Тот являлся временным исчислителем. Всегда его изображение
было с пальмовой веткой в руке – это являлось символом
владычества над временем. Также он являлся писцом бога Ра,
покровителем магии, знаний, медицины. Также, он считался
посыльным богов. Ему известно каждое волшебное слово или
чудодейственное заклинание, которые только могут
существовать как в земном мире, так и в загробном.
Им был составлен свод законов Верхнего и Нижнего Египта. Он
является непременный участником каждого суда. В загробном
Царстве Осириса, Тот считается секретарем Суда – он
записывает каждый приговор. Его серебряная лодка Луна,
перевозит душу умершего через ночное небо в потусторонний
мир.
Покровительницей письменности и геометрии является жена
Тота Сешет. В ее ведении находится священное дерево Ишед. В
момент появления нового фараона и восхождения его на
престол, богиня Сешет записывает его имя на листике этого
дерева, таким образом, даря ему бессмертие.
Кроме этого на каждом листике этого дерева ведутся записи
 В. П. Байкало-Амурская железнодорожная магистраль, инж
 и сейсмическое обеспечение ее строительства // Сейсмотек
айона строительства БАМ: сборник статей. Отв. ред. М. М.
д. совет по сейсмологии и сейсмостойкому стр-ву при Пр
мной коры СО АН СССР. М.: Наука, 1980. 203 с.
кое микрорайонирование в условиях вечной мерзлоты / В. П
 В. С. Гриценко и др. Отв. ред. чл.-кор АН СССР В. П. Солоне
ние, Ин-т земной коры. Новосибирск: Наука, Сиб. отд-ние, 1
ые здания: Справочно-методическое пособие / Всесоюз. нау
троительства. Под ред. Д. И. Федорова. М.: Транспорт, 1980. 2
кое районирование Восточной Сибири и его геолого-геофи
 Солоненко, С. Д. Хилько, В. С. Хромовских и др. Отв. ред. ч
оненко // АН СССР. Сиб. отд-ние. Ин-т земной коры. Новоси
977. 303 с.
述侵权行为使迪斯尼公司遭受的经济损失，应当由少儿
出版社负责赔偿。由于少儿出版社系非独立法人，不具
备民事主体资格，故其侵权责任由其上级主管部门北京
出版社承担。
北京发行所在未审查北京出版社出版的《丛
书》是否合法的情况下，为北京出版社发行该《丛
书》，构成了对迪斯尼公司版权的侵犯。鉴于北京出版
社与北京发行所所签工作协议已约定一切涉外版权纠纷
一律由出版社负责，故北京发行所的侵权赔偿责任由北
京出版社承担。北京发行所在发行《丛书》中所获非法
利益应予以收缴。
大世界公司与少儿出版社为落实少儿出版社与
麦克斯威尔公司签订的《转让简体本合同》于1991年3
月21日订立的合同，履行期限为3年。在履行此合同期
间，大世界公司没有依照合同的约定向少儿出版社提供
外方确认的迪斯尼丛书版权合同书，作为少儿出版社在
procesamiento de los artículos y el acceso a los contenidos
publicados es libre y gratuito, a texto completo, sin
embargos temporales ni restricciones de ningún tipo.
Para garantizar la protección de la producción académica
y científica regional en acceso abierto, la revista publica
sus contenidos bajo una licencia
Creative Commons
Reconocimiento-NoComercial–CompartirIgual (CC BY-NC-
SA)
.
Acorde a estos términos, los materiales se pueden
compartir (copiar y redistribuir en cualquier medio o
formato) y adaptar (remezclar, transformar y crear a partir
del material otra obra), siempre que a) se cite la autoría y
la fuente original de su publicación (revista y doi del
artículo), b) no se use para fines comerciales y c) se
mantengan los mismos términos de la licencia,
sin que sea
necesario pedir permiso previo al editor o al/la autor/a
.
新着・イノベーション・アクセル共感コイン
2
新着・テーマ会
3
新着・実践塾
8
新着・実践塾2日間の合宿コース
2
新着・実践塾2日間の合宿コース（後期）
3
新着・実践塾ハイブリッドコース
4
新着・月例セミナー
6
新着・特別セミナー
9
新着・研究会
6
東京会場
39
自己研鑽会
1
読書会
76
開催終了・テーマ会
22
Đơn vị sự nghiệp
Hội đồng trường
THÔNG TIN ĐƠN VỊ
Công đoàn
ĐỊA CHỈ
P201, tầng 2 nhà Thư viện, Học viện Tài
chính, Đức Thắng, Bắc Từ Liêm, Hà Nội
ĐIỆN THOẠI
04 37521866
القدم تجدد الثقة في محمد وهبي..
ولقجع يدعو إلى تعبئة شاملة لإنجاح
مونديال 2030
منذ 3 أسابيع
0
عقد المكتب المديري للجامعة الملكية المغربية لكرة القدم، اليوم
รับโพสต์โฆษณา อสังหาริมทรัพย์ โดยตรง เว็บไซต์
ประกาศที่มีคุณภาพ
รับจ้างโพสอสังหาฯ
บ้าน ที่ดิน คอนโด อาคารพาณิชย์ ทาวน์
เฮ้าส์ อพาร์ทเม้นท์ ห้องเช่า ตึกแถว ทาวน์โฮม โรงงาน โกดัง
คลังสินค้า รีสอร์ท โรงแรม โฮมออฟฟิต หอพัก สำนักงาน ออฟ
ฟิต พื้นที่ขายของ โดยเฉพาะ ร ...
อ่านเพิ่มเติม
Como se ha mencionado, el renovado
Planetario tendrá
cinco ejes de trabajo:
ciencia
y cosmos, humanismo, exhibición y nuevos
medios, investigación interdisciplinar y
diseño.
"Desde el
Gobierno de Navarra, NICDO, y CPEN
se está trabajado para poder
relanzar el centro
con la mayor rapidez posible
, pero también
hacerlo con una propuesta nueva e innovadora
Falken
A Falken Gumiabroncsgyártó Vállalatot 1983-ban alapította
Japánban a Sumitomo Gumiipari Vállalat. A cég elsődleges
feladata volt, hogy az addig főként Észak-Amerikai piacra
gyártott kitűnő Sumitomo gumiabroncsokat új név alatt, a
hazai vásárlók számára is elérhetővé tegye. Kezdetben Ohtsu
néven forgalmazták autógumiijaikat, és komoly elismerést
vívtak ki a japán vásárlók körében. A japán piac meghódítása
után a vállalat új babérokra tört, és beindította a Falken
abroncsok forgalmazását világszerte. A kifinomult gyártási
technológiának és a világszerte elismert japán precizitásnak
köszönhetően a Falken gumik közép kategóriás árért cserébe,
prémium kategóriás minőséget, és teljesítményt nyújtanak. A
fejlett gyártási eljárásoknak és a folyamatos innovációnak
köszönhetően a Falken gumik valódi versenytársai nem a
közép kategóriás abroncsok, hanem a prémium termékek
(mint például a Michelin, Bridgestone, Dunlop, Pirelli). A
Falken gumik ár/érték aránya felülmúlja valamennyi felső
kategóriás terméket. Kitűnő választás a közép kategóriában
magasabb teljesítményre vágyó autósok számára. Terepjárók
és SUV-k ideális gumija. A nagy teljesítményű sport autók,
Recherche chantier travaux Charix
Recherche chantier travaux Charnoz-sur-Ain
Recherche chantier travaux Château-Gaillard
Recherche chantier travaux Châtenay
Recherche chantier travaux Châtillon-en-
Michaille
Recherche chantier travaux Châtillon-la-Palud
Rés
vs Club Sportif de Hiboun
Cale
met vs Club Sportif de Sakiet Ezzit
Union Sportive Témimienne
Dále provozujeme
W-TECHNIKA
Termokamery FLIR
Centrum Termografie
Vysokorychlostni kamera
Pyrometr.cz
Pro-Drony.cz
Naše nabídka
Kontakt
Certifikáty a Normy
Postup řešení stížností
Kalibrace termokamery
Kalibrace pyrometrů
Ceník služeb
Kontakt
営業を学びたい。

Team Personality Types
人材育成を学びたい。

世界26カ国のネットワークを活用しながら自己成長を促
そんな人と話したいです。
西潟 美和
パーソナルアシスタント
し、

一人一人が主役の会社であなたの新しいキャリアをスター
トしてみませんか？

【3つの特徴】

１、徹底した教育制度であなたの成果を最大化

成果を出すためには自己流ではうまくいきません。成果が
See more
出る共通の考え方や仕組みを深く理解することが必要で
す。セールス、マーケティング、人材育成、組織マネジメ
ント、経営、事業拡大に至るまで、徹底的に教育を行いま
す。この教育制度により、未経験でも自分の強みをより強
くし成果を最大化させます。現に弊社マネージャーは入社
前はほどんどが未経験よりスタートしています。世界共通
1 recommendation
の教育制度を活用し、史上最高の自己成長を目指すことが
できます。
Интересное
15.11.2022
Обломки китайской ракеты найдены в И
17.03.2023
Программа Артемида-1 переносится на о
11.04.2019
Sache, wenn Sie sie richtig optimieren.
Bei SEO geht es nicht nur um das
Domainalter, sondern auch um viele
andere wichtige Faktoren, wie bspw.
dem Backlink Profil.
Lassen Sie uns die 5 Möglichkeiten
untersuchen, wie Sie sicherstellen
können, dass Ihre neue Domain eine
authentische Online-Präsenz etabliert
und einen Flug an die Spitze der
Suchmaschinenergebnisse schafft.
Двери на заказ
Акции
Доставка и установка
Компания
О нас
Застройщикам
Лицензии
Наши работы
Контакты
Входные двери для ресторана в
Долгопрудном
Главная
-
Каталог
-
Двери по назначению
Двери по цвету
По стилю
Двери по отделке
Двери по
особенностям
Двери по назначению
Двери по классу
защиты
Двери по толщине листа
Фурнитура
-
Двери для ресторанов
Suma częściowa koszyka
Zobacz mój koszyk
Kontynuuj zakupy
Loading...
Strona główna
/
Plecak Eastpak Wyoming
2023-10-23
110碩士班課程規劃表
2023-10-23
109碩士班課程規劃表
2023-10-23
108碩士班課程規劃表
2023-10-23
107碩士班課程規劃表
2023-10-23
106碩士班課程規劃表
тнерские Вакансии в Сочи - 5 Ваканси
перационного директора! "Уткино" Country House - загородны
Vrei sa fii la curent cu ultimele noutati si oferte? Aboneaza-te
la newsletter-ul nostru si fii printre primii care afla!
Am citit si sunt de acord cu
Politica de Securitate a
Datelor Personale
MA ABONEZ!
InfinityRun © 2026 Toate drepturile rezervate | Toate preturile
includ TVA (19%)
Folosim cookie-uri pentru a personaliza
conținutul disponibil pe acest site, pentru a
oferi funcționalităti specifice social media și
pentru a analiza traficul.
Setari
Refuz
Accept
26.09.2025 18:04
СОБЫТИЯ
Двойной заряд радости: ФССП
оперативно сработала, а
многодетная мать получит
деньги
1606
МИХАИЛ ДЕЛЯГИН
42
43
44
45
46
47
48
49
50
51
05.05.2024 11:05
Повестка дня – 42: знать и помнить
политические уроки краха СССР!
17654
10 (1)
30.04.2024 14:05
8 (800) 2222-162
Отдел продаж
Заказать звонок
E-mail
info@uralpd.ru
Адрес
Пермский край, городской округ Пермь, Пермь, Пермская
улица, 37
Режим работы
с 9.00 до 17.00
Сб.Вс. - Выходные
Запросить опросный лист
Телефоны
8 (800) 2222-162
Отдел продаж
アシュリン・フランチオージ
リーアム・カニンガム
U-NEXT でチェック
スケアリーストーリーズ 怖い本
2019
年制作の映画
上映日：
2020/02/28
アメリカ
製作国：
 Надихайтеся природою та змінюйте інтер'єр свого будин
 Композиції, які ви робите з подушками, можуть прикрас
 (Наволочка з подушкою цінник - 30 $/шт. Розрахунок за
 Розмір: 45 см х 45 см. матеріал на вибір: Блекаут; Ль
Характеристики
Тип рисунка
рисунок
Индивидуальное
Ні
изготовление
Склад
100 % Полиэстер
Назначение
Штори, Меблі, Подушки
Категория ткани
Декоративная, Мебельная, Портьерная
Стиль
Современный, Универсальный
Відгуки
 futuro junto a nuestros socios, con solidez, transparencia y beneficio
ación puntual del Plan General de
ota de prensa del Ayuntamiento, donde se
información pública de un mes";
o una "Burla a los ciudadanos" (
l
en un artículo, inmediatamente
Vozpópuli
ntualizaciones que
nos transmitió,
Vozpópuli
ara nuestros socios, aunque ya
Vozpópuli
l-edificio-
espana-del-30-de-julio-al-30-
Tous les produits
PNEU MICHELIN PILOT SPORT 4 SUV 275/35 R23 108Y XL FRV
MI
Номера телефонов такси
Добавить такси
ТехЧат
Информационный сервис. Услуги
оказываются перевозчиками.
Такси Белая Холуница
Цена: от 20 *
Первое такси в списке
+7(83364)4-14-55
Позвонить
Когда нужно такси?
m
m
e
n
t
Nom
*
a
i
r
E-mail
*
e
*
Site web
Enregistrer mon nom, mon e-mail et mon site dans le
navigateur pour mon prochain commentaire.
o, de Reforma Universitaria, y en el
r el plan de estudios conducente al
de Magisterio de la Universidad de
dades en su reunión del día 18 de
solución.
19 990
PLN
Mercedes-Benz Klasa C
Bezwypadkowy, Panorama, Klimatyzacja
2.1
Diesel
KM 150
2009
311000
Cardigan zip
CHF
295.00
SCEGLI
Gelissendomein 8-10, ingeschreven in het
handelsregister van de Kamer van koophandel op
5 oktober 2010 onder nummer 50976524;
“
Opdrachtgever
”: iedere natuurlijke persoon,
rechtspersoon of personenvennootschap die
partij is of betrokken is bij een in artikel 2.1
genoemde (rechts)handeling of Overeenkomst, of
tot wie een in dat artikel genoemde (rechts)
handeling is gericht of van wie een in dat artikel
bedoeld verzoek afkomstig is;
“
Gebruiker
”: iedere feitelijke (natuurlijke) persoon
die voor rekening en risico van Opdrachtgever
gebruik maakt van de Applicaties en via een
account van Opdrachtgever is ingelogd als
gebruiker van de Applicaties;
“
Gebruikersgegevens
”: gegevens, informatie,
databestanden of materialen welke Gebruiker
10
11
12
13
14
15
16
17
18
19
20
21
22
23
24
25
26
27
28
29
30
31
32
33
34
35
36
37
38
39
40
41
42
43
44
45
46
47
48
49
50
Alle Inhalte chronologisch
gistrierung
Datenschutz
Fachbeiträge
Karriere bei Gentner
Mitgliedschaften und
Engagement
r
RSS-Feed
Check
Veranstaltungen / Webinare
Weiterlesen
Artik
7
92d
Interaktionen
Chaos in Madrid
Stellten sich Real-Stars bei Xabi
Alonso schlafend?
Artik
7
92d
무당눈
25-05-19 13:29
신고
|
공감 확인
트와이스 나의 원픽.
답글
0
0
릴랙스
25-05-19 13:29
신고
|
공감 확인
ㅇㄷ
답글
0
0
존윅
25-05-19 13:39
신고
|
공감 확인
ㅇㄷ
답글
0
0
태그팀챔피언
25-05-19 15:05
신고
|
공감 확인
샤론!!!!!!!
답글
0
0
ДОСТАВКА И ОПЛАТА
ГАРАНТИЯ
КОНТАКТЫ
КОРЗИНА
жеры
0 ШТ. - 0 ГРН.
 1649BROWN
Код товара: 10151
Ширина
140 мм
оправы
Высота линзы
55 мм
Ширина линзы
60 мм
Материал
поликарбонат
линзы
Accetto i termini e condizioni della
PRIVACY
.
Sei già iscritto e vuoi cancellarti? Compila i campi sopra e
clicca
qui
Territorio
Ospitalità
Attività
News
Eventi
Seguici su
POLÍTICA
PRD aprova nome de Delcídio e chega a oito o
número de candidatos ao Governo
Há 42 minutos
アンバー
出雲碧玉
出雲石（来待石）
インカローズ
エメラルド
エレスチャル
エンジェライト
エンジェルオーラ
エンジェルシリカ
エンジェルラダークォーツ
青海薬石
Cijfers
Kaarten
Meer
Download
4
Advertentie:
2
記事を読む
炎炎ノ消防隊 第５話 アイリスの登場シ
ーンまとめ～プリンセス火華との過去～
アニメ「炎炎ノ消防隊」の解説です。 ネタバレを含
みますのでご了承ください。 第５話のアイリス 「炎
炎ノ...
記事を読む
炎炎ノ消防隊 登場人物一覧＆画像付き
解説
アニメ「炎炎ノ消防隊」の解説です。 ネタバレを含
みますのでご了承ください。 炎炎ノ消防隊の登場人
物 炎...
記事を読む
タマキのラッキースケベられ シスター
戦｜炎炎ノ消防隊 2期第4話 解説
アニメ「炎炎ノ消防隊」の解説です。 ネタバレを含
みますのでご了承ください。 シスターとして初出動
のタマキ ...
==*==
What to produce → Every line from the start of the material above through the line that contains "д. совет по" must be written out exactly, with both ends included.

Response →
Тот являлся временным исчислителем. Всегда его изображение
было с пальмовой веткой в руке – это являлось символом
владычества над временем. Также он являлся писцом бога Ра,
покровителем магии, знаний, медицины. Также, он считался
посыльным богов. Ему известно каждое волшебное слово или
чудодейственное заклинание, которые только могут
существовать как в земном мире, так и в загробном.
Им был составлен свод законов Верхнего и Нижнего Египта. Он
является непременный участником каждого суда. В загробном
Царстве Осириса, Тот считается секретарем Суда – он
записывает каждый приговор. Его серебряная лодка Луна,
перевозит душу умершего через ночное небо в потусторонний
мир.
Покровительницей письменности и геометрии является жена
Тота Сешет. В ее ведении находится священное дерево Ишед. В
момент появления нового фараона и восхождения его на
престол, богиня Сешет записывает его имя на листике этого
дерева, таким образом, даря ему бессмертие.
Кроме этого на каждом листике этого дерева ведутся записи
 В. П. Байкало-Амурская железнодорожная магистраль, инж
 и сейсмическое обеспечение ее строительства // Сейсмотек
айона строительства БАМ: сборник статей. Отв. ред. М. М.
д. совет по сейсмологии и сейсмостойкому стр-ву при Пр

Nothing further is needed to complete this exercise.